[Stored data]
-*-*-

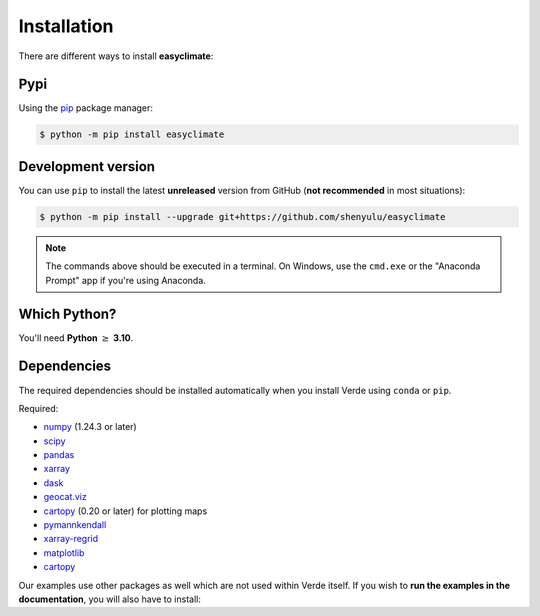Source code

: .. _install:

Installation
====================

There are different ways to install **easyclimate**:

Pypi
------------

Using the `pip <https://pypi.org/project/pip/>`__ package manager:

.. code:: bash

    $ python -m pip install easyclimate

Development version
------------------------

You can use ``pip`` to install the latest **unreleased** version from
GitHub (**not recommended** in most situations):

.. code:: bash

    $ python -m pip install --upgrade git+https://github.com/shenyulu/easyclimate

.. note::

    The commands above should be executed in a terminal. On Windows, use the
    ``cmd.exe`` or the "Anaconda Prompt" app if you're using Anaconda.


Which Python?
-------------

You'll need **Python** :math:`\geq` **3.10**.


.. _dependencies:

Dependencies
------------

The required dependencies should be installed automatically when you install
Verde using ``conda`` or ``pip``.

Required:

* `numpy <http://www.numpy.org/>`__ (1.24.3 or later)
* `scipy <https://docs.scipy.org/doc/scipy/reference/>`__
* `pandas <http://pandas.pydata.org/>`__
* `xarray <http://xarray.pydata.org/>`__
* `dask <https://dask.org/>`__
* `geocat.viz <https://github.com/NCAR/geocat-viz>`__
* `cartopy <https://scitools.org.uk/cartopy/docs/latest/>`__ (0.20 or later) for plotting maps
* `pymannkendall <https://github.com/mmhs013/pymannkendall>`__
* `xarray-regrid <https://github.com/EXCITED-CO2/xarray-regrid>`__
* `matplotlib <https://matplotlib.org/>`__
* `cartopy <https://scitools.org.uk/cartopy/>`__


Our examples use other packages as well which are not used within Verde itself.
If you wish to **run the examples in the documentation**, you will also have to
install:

-*-*-

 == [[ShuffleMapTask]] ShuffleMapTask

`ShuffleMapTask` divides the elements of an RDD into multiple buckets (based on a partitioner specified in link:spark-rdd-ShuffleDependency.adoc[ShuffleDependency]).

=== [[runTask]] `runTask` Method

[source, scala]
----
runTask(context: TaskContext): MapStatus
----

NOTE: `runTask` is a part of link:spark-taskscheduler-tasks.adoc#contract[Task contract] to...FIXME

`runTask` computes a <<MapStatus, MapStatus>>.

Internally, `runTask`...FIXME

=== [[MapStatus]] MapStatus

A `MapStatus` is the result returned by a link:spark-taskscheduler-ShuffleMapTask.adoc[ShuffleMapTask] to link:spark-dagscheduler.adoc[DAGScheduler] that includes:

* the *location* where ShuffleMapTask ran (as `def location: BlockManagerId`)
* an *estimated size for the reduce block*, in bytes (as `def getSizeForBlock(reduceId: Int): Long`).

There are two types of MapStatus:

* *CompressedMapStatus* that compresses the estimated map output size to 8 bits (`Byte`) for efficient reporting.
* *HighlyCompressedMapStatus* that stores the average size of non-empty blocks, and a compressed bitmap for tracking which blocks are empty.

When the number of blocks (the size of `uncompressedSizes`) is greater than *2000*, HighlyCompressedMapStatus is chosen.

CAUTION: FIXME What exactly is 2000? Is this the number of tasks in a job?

-*-*-

Gather each line from the entries above that includes the word "FIXME".

NOTE: `runTask` is a part of link:spark-taskscheduler-tasks.adoc#contract[Task contract] to...FIXME
Internally, `runTask`...FIXME
CAUTION: FIXME What exactly is 2000? Is this the number of tasks in a job?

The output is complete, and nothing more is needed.